[I'm redirecting this response back to xemacs-beta]
>> Currently, you need to know exactly which info/ and etc/
files
>> get installed by the package to actually remove it. The lisp/
>> directory at least has subdirectories for each of the packages.
sb> Right.
Stephen J Turnbull <turnbull(a)sk.tsukuba.ac.jp> writes:
Lists of these files should be slots in the package-get-base
structure.
That's not the way I'm planning on doing it.
For the first implementation I planned on being very simple minded
about it. We know the list of files to install by doing and saving a
`tar tf' of the package we're installing. This MANIFEST needs to be
saved somewhere after installation. We could save either the list of
files or a machine-generated deletion shell script. The former would
be more flexible.
As good a place as any to save these would be in etc/MANIFEST/, with
the individual file names being derived from the package name. That
way we can `locate-data-file' and friends to access them from Lisp.
If we store it as the package name + package version number, we have
the ability to detect the situation where the installed Lisp package
doesn't match the version in the database.
I am assuming that this file *does not* come in the package tarball.
It is generated by the same procedure that installs it.

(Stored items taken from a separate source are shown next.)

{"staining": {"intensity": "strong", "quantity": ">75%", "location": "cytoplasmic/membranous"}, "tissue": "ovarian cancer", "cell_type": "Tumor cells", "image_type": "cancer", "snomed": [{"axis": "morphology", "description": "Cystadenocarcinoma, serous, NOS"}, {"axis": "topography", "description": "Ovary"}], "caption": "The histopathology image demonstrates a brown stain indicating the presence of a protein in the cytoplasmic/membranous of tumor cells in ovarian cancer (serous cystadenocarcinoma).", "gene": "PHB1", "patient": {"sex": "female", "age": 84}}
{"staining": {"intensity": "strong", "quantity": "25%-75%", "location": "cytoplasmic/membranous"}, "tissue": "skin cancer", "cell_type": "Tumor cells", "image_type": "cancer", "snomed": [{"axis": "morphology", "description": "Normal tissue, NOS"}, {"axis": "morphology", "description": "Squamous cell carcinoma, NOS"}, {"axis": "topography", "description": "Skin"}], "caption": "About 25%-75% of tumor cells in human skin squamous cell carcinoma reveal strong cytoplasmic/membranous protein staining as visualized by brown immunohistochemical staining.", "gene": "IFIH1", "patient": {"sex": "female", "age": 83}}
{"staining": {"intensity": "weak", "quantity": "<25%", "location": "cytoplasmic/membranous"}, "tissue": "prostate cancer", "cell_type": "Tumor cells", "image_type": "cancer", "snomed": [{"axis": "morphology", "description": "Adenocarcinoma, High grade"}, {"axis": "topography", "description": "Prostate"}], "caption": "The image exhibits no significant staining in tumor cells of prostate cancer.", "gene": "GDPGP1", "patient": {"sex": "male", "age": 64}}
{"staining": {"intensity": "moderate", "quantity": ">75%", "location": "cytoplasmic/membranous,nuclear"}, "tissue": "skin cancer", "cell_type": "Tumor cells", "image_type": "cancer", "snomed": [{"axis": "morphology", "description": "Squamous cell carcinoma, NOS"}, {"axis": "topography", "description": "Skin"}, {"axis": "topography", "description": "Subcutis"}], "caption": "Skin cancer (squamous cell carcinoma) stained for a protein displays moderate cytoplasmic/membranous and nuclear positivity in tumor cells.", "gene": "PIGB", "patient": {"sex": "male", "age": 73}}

This won't completely work for de-installation because we need things
to work somewhat even if the MANIFEST files get misplaced[1]. We also
need to deal with files that may not be present at installation (*~
backup files come to mind). A brute force thing to do is to `/bin/rm
-rf etc/${PACKAGE} lisp/${PACKAGE}' in addition to removing all the
files from a previously installed version. This will also catch the
case where a file has been removed from a package and the installed
MANIFEST file is missing.
If the MANIFEST generation/previous version deletion is done in the
lib-src shell scripts it will be transparent to package-get *and*
still allow for manual package installation from the command line so
long as the scripts are used.
Footnotes:
[1] Do we really? It will certainly help testers who already have a
populated Lisp package hierarchy and bozos like me who will forget and
install things by manual untar in the appropriate directory.